もうひとつは、スキー場は巨大集客装置という側面もあること。都市部から1シーズン13万人くらいを集客しているので、ひとつのハブになっていると。都市部から来る人にエリアの素晴らしい魅力を伝えることもできるし、都市部の人からは『いまの時代は地域としてこうしたほうがいい』といったアイデアをもらえたり。スキー場は人と可能性のミートポイントになる。そういう役割もあると思います」。
澤さんは、実は関東鋼索交通協会会長、日本鋼索交通協会の副会長というポジションで、スキー場のリフトやゴンドラなどの索道事業にも深く関わっている。サステナブル化への取り組みもすべて安全が基盤にあってこそ。安全が揺らげばなにをどう積み上げていっても一瞬で壊れてしまう。
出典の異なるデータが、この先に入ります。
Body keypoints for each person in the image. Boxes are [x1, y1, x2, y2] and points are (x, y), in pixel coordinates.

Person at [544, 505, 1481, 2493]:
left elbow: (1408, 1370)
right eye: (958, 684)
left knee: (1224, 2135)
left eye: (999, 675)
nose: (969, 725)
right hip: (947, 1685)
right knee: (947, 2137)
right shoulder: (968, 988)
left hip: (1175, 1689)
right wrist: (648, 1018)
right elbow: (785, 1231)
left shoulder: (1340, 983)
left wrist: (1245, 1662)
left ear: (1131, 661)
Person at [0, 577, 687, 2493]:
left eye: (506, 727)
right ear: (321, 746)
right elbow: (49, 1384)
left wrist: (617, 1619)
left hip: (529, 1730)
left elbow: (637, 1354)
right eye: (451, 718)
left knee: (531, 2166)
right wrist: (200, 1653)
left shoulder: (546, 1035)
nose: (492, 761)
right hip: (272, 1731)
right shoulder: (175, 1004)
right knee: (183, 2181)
雪山で安心して気持ち良く、いつまでも滑り続けることができるよう、様々な関係者が努力や工夫を重ねて支えてくれている。滑り手として感謝を込めて、次はグリーンなスキー場を訪れてみてはどうだろう。もしもまだ片品エリアに滑りに行ったことがないならば、ぜひ尾瀬国立公園のキャットスキーを体験してみては!
教えてくれた人
澤 生道さん
Sawa Shodo
大都開発株式会社
代表取締役
1982年生まれ。青山学院大学法学部卒。その後カナダの大学で観光学を学ぶ。在学中にイギリスに本社のある旅行代理店会社に籍を置き、スイスにてガイド業に従事。帰国後、星野リゾートにてマーケティング、社長アシスタント、ホテルフロント責任者として従事。
現在は中小企業の代表取締役という立場でマーケティングから組織運営、そして財務戦略を実行し、エリア内で協力しながら同スキー場をマウンテンリゾートに進化させ、より魅力的な場所になるよう日々取り組んでいる。